Старший сын отца вскоре женился на богатой, грамотной и они начали строить себе дом на этой же улице, а пока жили вместе, так что мама из одного ада попала в другой, но ей помогало усердие всем и во всём угождать. В доме у них был относительный достаток, а работать приходилось, с темна до темна.
Когда у отца умер отец, все работы по хозяйству перешли отцу и его старшему сыну. Отец закончил церковноприходскую школу и его оба сына, тоже там учились и в деревне считались грамотными. А моя мама не знала ни единой буквы, если потом где нужна была роспись, она ставила крестики. Мама, имея сиротское детство, тяжёлое девичество, привыкшая трудиться, отдавая все свои силы, не требовала для себя ничего. Вот и в доме отца, только через несколько лет маме справили шубу-борчатку. Сшили пару кашемировых костюмов. Это длинная юбка и короткая в талию кофта, которые она одевала, идя в церковь и в гости. А я помню её, она была одета довольно бедно и всегда в работе. Многое в чём постоянно одевалась шила из холста, который сама ткала. У нас осенью после уборки полей огородов мама, подготовив куделю, начинала прясть пряжу, а отец с Алексеем заготавливали к холодам дрова, утепляли конюшни, готовили удобства для кормёжки скота зимой и приводили в порядок инвентарь, сбрую.

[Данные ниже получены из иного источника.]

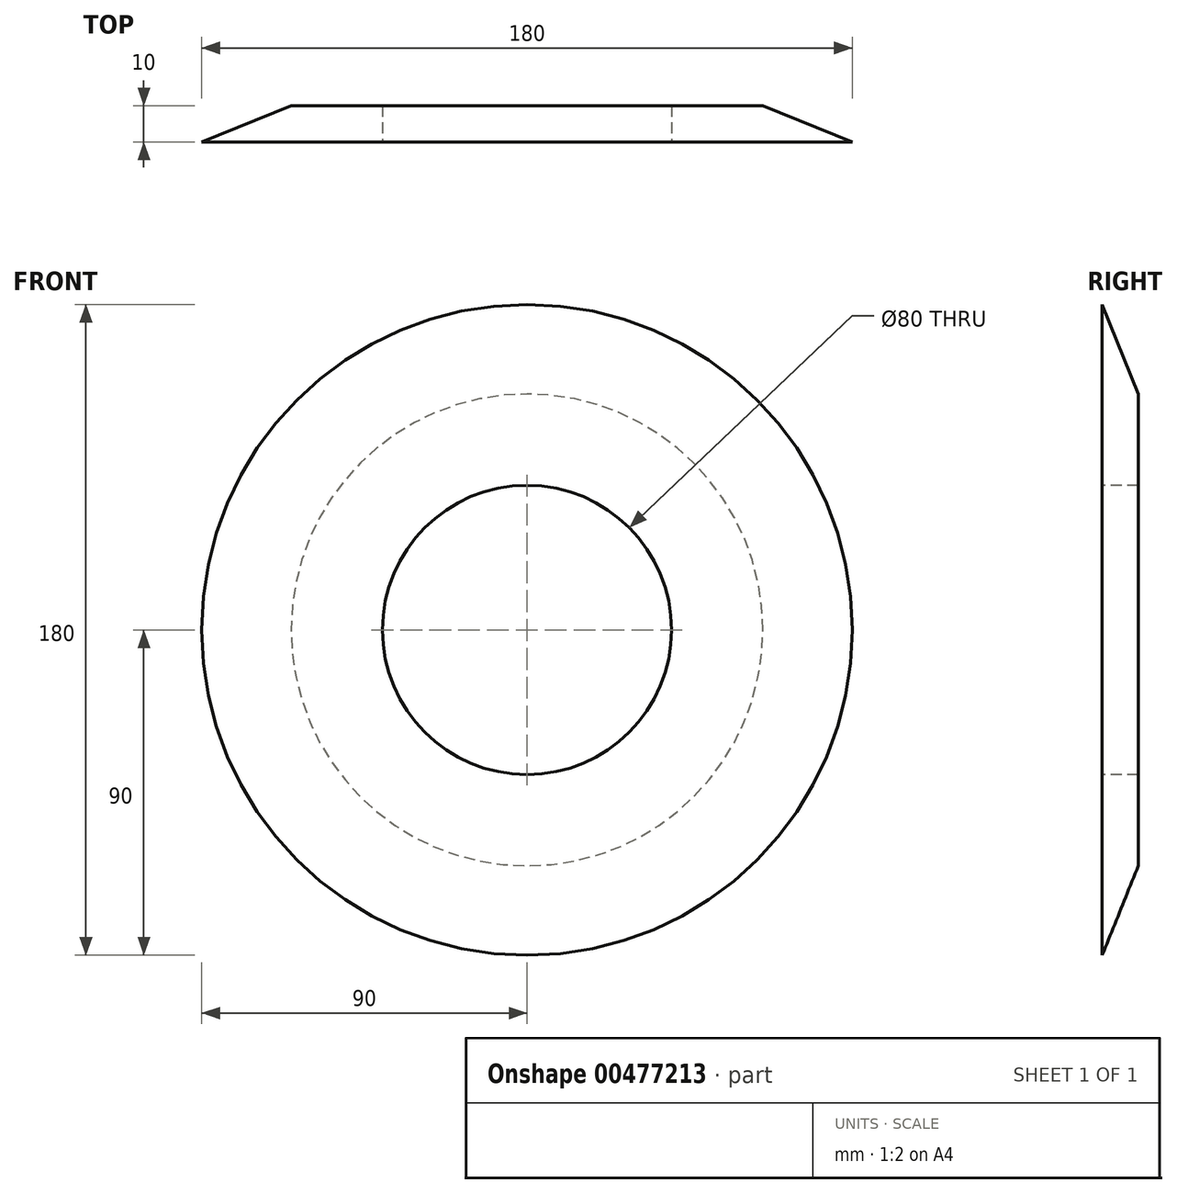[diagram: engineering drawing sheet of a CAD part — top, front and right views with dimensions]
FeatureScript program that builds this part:
annotation { "Feature Type Name" : "Feature", "Feature Type Description" : "" }
export const myFeature = defineFeature(function(context is Context, id is Id, definition is map)
    precondition{}
    {
        {
            var Q0;
            Q0=qCreatedBy(makeId("Right.planeOp"),FACE);
            var sketch = newSketch(context, id + "F0", { "sketchPlane" : qUnion([Q0])});
            skLineSegment(sketch, "E0", {"start": v(-28.38, 0) * mm, "end": v(40.2, 0) * mm, "construction": true});
            skLineSegment(sketch, "E1", {"start": v(-5, -40) * mm, "end": v(-5, -90) * mm});
            skLineSegment(sketch, "E2", {"start": v(-5, -90) * mm, "end": v(5, -65.25) * mm});
            skLineSegment(sketch, "E3", {"start": v(5, -65.25) * mm, "end": v(5, -40) * mm});
            skLineSegment(sketch, "E4", {"start": v(5, -40) * mm, "end": v(-5, -40) * mm});
            skSolve(sketch);
        }
        {
            var Q0;
            Q0 = qSketchRegion(id + "F0", true);
            var Q1;
            Q1=sQuery(id+"F0.wireOp",EDGE,"E0");
            revolve(context, id + "F1", {"entities" : qUnion([Q0]), "axis" : qUnion([Q1]), "revolveType" : RevolveType.FULL});
        }
    });
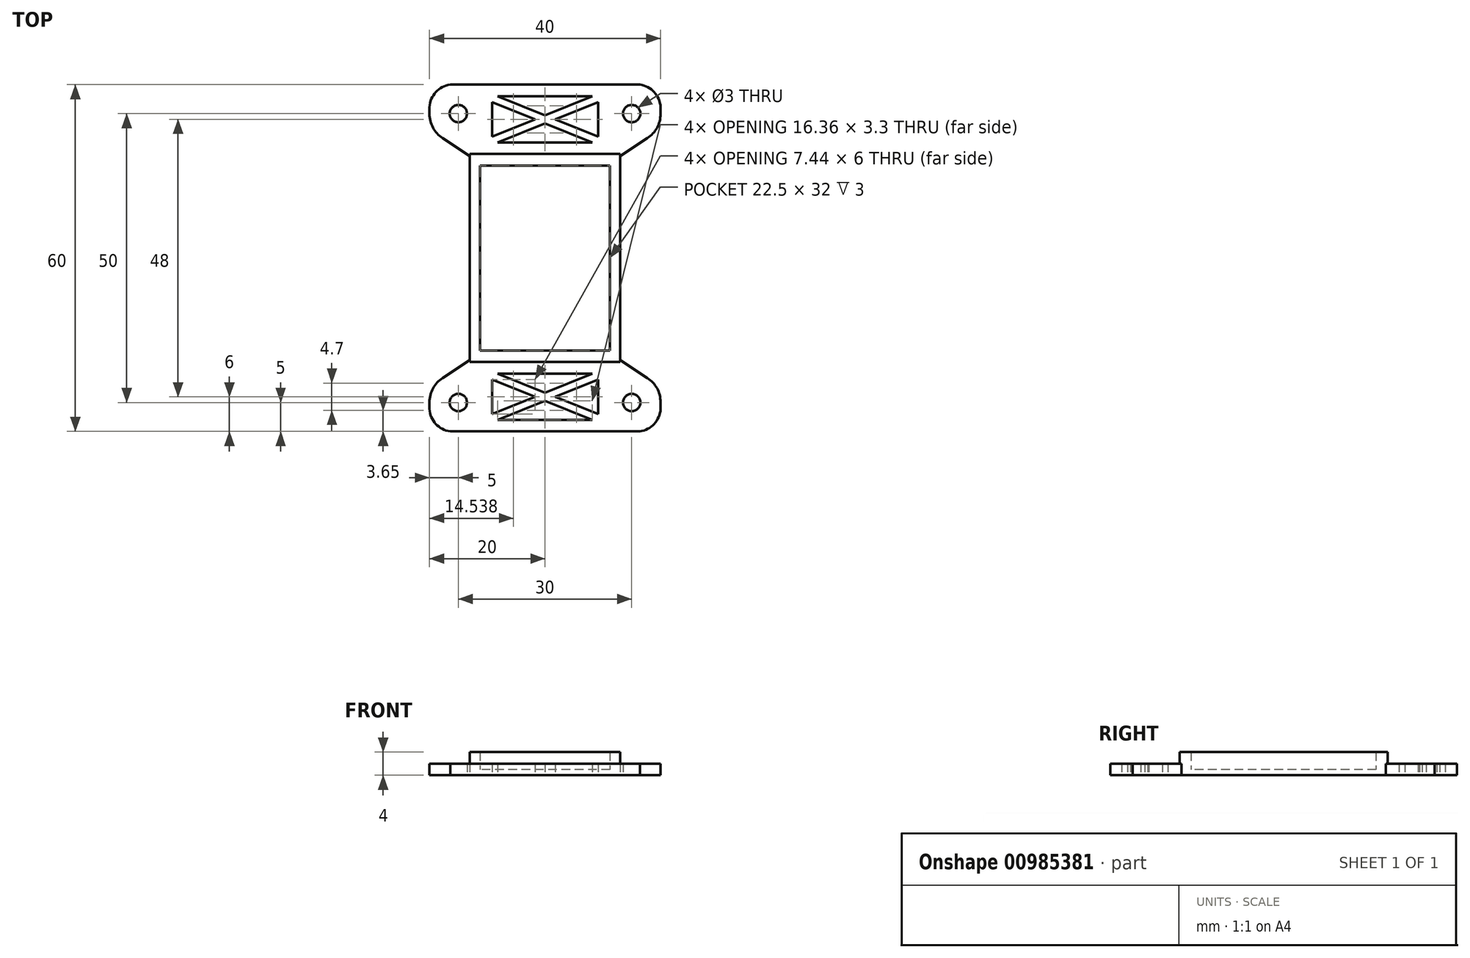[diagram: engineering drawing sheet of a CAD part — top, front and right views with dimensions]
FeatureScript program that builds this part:
annotation { "Feature Type Name" : "Feature", "Feature Type Description" : "" }
export const myFeature = defineFeature(function(context is Context, id is Id, definition is map)
    precondition{}
    {
        {
            var Q0;
            Q0=qCreatedBy(makeId("Top.planeOp"),FACE);
            var sketch = newSketch(context, id + "F0", { "sketchPlane" : qUnion([Q0])});
            skLineSegment(sketch, "E0.bottom", {"start": v(16.4, 30) * mm, "end": v(-16.4, 30) * mm});
            skLineSegment(sketch, "E0.top", {"start": v(16.4, -30) * mm, "end": v(-16.4, -30) * mm});
            skLineSegment(sketch, "E0.left", {"start": v(20, 26.11) * mm, "end": v(20, 24.94) * mm});
            skLineSegment(sketch, "E0.right", {"start": v(-20, 26.11) * mm, "end": v(-20, 24.94) * mm});
            skPoint(sketch, "E0.middle", {"position": v(0, 0) * mm});
            skLineSegment(sketch, "E1.bottom", {"start": v(11.25, 16) * mm, "end": v(-11.25, 16) * mm});
            skLineSegment(sketch, "E1.top", {"start": v(11.25, -16) * mm, "end": v(-11.25, -16) * mm});
            skLineSegment(sketch, "E1.left", {"start": v(11.25, 16) * mm, "end": v(11.25, -16) * mm});
            skLineSegment(sketch, "E1.right", {"start": v(-11.25, 16) * mm, "end": v(-11.25, -16) * mm});
            skLineSegment(sketch, "E2.bottom", {"start": v(15, 25) * mm, "end": v(-15, 25) * mm, "construction": true});
            skLineSegment(sketch, "E2.top", {"start": v(15, -25) * mm, "end": v(-15, -25) * mm, "construction": true});
            skLineSegment(sketch, "E2.left", {"start": v(15, 25) * mm, "end": v(15, -25) * mm, "construction": true});
            skLineSegment(sketch, "E2.right", {"start": v(-15, 25) * mm, "end": v(-15, -25) * mm, "construction": true});
            skCircle(sketch, "E3", {"center": v(-15, 25) * mm, "radius": 1.5 * mm});
            skCircle(sketch, "E4", {"center": v(15, 25) * mm, "radius": 1.5 * mm});
            skCircle(sketch, "E5", {"center": v(15, -25) * mm, "radius": 1.5 * mm});
            skCircle(sketch, "E6", {"center": v(-15, -25) * mm, "radius": 1.5 * mm});
            skCircle(sketch, "E7", {"center": v(-15, 25) * mm, "radius": 3.5 * mm});
            skCircle(sketch, "E8", {"center": v(15, 25) * mm, "radius": 3.5 * mm});
            skCircle(sketch, "E9", {"center": v(15, -25) * mm, "radius": 3.5 * mm});
            skCircle(sketch, "E10", {"center": v(-15, -25) * mm, "radius": 3.5 * mm});
            skPoint(sketch, "E11.MirrorCS.end.orphan", {"position": v(-20.41, 25) * mm});
            skPoint(sketch, "E11.MirrorCS.start.orphan", {"position": v(-20, 22.34) * mm});
            skPoint(sketch, "E12.end.orphan", {"position": v(20.41, 25) * mm});
            skPoint(sketch, "E12.start.orphan", {"position": v(20, 22.34) * mm});
            skPoint(sketch, "E13.MirrorCS.end.orphan", {"position": v(20.41, -25) * mm});
            skPoint(sketch, "E13.MirrorCS.start.orphan", {"position": v(20, -22.34) * mm});
            skPoint(sketch, "E14.MirrorCS.end.orphan", {"position": v(-20.41, -25) * mm});
            skPoint(sketch, "E14.MirrorCS.start.orphan", {"position": v(-20, -22.34) * mm});
            skLineSegment(sketch, "E15", {"start": v(-17.73, 20.75) * mm, "end": v(-13, 17.67) * mm});
            skLineSegment(sketch, "E16.MirrorCS", {"start": v(-17.73, -20.75) * mm, "end": v(-13, -17.67) * mm});
            skLineSegment(sketch, "E17.MirrorCS", {"start": v(17.73, -20.75) * mm, "end": v(13, -17.67) * mm});
            skLineSegment(sketch, "E18.MirrorCS", {"start": v(17.73, 20.75) * mm, "end": v(13, 17.67) * mm});
            skLineSegment(sketch, "E19.trimOffspring", {"start": v(20, -24.94) * mm, "end": v(20, -26.11) * mm});
            skLineSegment(sketch, "E20.trimOffspring", {"start": v(-20, -24.94) * mm, "end": v(-20, -26.11) * mm});
            skArc(sketch, "E21", {"start": v(-16.4, 30) * mm, "mid": v(-18.9, 28.7) * mm, "end": v(-20, 26.11) * mm});
            skArc(sketch, "E22.MirrorCS", {"start": v(16.4, 30) * mm, "mid": v(18.9, 28.7) * mm, "end": v(20, 26.11) * mm});
            skArc(sketch, "E23.MirrorCS", {"start": v(16.4, -30) * mm, "mid": v(18.9, -28.7) * mm, "end": v(20, -26.11) * mm});
            skArc(sketch, "E24.MirrorCS", {"start": v(-16.4, -30) * mm, "mid": v(-18.9, -28.7) * mm, "end": v(-20, -26.11) * mm});
            skPoint(sketch, "E25.visualSharp", {"position": v(-20, -22.23) * mm});
            skArc(sketch, "E25.filletArc", {"start": v(-17.73, -20.75) * mm, "mid": v(-19.4, -22.56) * mm, "end": v(-20, -24.94) * mm});
            skPoint(sketch, "E26.visualSharp", {"position": v(20, -22.23) * mm});
            skArc(sketch, "E26.filletArc", {"start": v(20, -24.94) * mm, "mid": v(19.4, -22.56) * mm, "end": v(17.73, -20.75) * mm});
            skPoint(sketch, "E27.visualSharp", {"position": v(20, 22.23) * mm});
            skArc(sketch, "E27.filletArc", {"start": v(17.73, 20.75) * mm, "mid": v(19.4, 22.56) * mm, "end": v(20, 24.94) * mm});
            skPoint(sketch, "E28.visualSharp", {"position": v(-20, 22.23) * mm});
            skArc(sketch, "E28.filletArc", {"start": v(-20, 24.94) * mm, "mid": v(-19.4, 22.56) * mm, "end": v(-17.73, 20.75) * mm});
            skPoint(sketch, "E29.orphan", {"position": v(-20, 30) * mm});
            skPoint(sketch, "E30.orphan", {"position": v(20, 30) * mm});
            skPoint(sketch, "E31.orphan", {"position": v(20, -30) * mm});
            skPoint(sketch, "E32.orphan", {"position": v(-20, -30) * mm});
            skLineSegment(sketch, "E33.bottom", {"start": v(13, 18) * mm, "end": v(-13, 18) * mm});
            skLineSegment(sketch, "E33.top", {"start": v(13, -18) * mm, "end": v(-13, -18) * mm});
            skLineSegment(sketch, "E33.left", {"start": v(13, 18) * mm, "end": v(13, -18) * mm});
            skLineSegment(sketch, "E33.right", {"start": v(-13, 18) * mm, "end": v(-13, -18) * mm});
            skPoint(sketch, "E34.orphan", {"position": v(-11.25, 16.52) * mm});
            skPoint(sketch, "E35.orphan", {"position": v(11.25, 16.52) * mm});
            skPoint(sketch, "E36.orphan", {"position": v(11.25, -16.52) * mm});
            skPoint(sketch, "E37.orphan", {"position": v(-11.25, -16.52) * mm});
            skLineSegment(sketch, "E38.bottom", {"start": v(-9.18, 28) * mm, "end": v(9.17, 28) * mm});
            skLineSegment(sketch, "E38.top", {"start": v(-9.18, 20) * mm, "end": v(9.17, 20) * mm});
            skLineSegment(sketch, "E38.left", {"start": v(-9.18, 28) * mm, "end": v(-9.18, 20) * mm});
            skLineSegment(sketch, "E38.right", {"start": v(9.17, 28) * mm, "end": v(9.17, 20) * mm});
            skLineSegment(sketch, "E39", {"start": v(9.17, 21) * mm, "end": v(1.73, 24) * mm});
            skLineSegment(sketch, "E40", {"start": v(-8.18, 20) * mm, "end": v(0, 23.3) * mm});
            skLineSegment(sketch, "E41.MirrorCS", {"start": v(8.18, 20) * mm, "end": v(0, 23.3) * mm});
            skLineSegment(sketch, "E42.trimOffspring", {"start": v(1.73, 24) * mm, "end": v(9.17, 27) * mm});
            skLineSegment(sketch, "E43.trimOffspring", {"start": v(0, 24.7) * mm, "end": v(-8.18, 28) * mm});
            skLineSegment(sketch, "E44.trimOffspring", {"start": v(0, 24.7) * mm, "end": v(8.18, 28) * mm});
            skLineSegment(sketch, "E45", {"start": v(-9.18, 21) * mm, "end": v(-1.74, 24) * mm});
            skLineSegment(sketch, "E46", {"start": v(-1.74, 24) * mm, "end": v(-9.18, 27) * mm});
            skLineSegment(sketch, "E47.MirrorCS", {"start": v(8.18, -20) * mm, "end": v(0, -23.3) * mm});
            skLineSegment(sketch, "E48.MirrorCS", {"start": v(9.17, -21) * mm, "end": v(1.73, -24) * mm});
            skLineSegment(sketch, "E49.MirrorCS", {"start": v(1.73, -24) * mm, "end": v(9.17, -27) * mm});
            skLineSegment(sketch, "E50.MirrorCS", {"start": v(0, -24.7) * mm, "end": v(8.18, -28) * mm});
            skLineSegment(sketch, "E51.MirrorCS", {"start": v(0, -24.7) * mm, "end": v(-8.18, -28) * mm});
            skLineSegment(sketch, "E52.MirrorCS", {"start": v(-1.74, -24) * mm, "end": v(-9.18, -27) * mm});
            skLineSegment(sketch, "E53.MirrorCS", {"start": v(-8.18, -20) * mm, "end": v(0, -23.3) * mm});
            skLineSegment(sketch, "E54.MirrorCS", {"start": v(-9.18, -21) * mm, "end": v(-1.74, -24) * mm});
            skLineSegment(sketch, "E55.MirrorCS", {"start": v(9.17, -28) * mm, "end": v(9.17, -20) * mm});
            skLineSegment(sketch, "E56.MirrorCS", {"start": v(-9.18, -20) * mm, "end": v(9.17, -20) * mm});
            skLineSegment(sketch, "E57.MirrorCS", {"start": v(-9.18, -28) * mm, "end": v(-9.18, -20) * mm});
            skLineSegment(sketch, "E58.MirrorCS", {"start": v(-9.18, -28) * mm, "end": v(9.17, -28) * mm});
            skSolve(sketch);
        }
        {
            var Q0;
            Q0=makeQuery(id+"F0.imprint","IMPRINT",FACE,{"disambiguationData":[TD([[makeQuery(id+"F0.imprint","IMPRINT",EDGE,{"derivedFrom":sQuery(id+"F0.wireOp",EDGE,"E0.bottom")}),1.0]])]});
            var Q1;
            Q1=makeQuery(id+"F0.imprint","IMPRINT",FACE,{"disambiguationData":[TD([[makeQuery(id+"F0.imprint","IMPRINT",EDGE,{"derivedFrom":sQuery(id+"F0.wireOp",EDGE,"E0.top")}),-1.0]])]});
            var Q2;
            Q2=makeQuery(id+"F0.imprint","IMPRINT",FACE,{"disambiguationData":[TD([[makeQuery(id+"F0.imprint","IMPRINT",EDGE,{"derivedFrom":sQuery(id+"F0.wireOp",EDGE,"E6")}),-1.0]])]});
            var Q3;
            Q3=makeQuery(id+"F0.imprint","IMPRINT",FACE,{"disambiguationData":[TD([[makeQuery(id+"F0.imprint","IMPRINT",EDGE,{"derivedFrom":sQuery(id+"F0.wireOp",EDGE,"E5")}),-1.0]])]});
            var Q4;
            Q4=makeQuery(id+"F0.imprint","IMPRINT",FACE,{"disambiguationData":[TD([[makeQuery(id+"F0.imprint","IMPRINT",EDGE,{"derivedFrom":sQuery(id+"F0.wireOp",EDGE,"E4")}),-1.0]])]});
            var Q5;
            Q5=makeQuery(id+"F0.imprint","IMPRINT",FACE,{"disambiguationData":[TD([[makeQuery(id+"F0.imprint","IMPRINT",EDGE,{"derivedFrom":sQuery(id+"F0.wireOp",EDGE,"E3")}),-1.0]])]});
            var Q6;
            {var subQ0=sQuery(id+"F0.wireOp",EDGE,"E40");Q6=makeQuery(id+"F0.imprint","IMPRINT",FACE,{"disambiguationData":[TD([[makeQuery(id+"F0.imprint","IMPRINT",EDGE,{"derivedFrom":subQ0}),1.0]])]});}
            var Q7;
            {var subQ11=sQuery(id+"F0.wireOp",EDGE,"E47.MirrorCS");Q7=makeQuery(id+"F0.imprint","IMPRINT",FACE,{"disambiguationData":[TD([[makeQuery(id+"F0.imprint","IMPRINT",EDGE,{"derivedFrom":subQ11}),1.0]])]});}
            extrude(context, id + "F1", {"entities" : qUnion([Q0, Q1, Q2, Q3, Q4, Q5, Q6, Q7]), "depth" : 2 * mm, "offsetDistance" : 25 * mm});
        }
        {
            var Q0;
            Q0=makeQuery(id+"F0.imprint","IMPRINT",FACE,{"disambiguationData":[TD([[makeQuery(id+"F0.imprint","IMPRINT",EDGE,{"derivedFrom":sQuery(id+"F0.wireOp",EDGE,"E1.bottom")}),-1.0]])]});
            extrude(context, id + "F2", {"entities" : qUnion([Q0]), "operationType" : NewBodyOperationType.ADD, "depth" : 4 * mm, "offsetDistance" : 25 * mm});
        }
        {
            var Q0;
            Q0=makeQuery(id+"F0.imprint","IMPRINT",FACE,{"disambiguationData":[TD([[makeQuery(id+"F0.imprint","IMPRINT",EDGE,{"derivedFrom":sQuery(id+"F0.wireOp",EDGE,"E1.bottom")}),1.0]])]});
            extrude(context, id + "F3", {"entities" : qUnion([Q0]), "operationType" : NewBodyOperationType.ADD, "depth" : 1 * mm, "offsetDistance" : 25 * mm});
        }
    });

Меня мама тоже учила прясть, и я пряла, как уж получалось. Ближе к весне отец в кухне устанавливал кросна, это своего рода станок, чтобы ткать холсты. Мама к такой работе приучена с детства и у неё довольно хорошо получалось. В доме скатерти, полотенца, нижнее бельё, половики, мешки всё в основном шилось из холста, которое ткала мама и вываривала в щёлоке из печной золы, отбеливала на берегу реки под росой в тёплое время года.
В соседнем селе Окунёвка (Окунёвское) было тогда какое-то кредитное общество, так мой отец там много лет работал бухгалтером. И в Челябинске у него были дела, куда он часто уезжал, оставляя все домашние работы на Алексея и маму. Мама с Алексеем ездили к нему, а в конце лета 1922 г. с ними поехала тётя Мария — старшая сестра мамы. Вот там я появилась на свет, как отец хотел на руки врача, а не бабки повитухи, хоть то была и не врач, а акушерка ну всё равно роды были в больничных условиях при соблюдении правил санитарии. Но маме в этой больнице что-то не повезло, видно сказалась длинная дорога и она, как правило, работала до последнего дня перед родами.
В Челябинске меня крестили, крёстный отец Алексей, мать крёстная тётя Мария в честь, которой и меня назвали. После родов в Челябинске у мамы были какие-то серьёзные осложнения со здоровьем, и им пришлось надолго задержаться. Потом они часто шутили, что мама привыкла рожать в поле под телегой… Ну, ничего, после меня мама родила ещё трёх мальчиков, но первый за мной Коля умер, а два последних самый маленький наш умер в 1932 г. в нечеловеческих условиях от голода, предпоследний Витя умер уже в 1935 г. в детдоме от скарлатины. Об этом я постараюсь всё немного позднее рассказать.
А остаться постоянно жить в Челябинске почему-то не удалось, хоть отец и брат Алексей очень этого хотели.
При разделе отца со старшим сыном уже все полностью работы на пашне, хозяйстве перешли на отца, мать и Алексея. Мама работу в поле, на огороде и по дому тянула, а Алёша был страшно не доволен таким адским трудом, ему хотелось погулять
Вот поэтому я была неухоженная, ведь у мамы не было времени, да и она носила беременность, за беременностью, при чём всю её работу выполняла она одна, уж как могла. Это происходило в период, когда привлекали среднее крестьянство к сельскому хозяйству, надо обеспечить хлебом голодающую страну. И мой отец забросил все дела в Челябинске, продал квартиру и ушёл с Окунёвского кредитного общества, занялся только своим хозяйством.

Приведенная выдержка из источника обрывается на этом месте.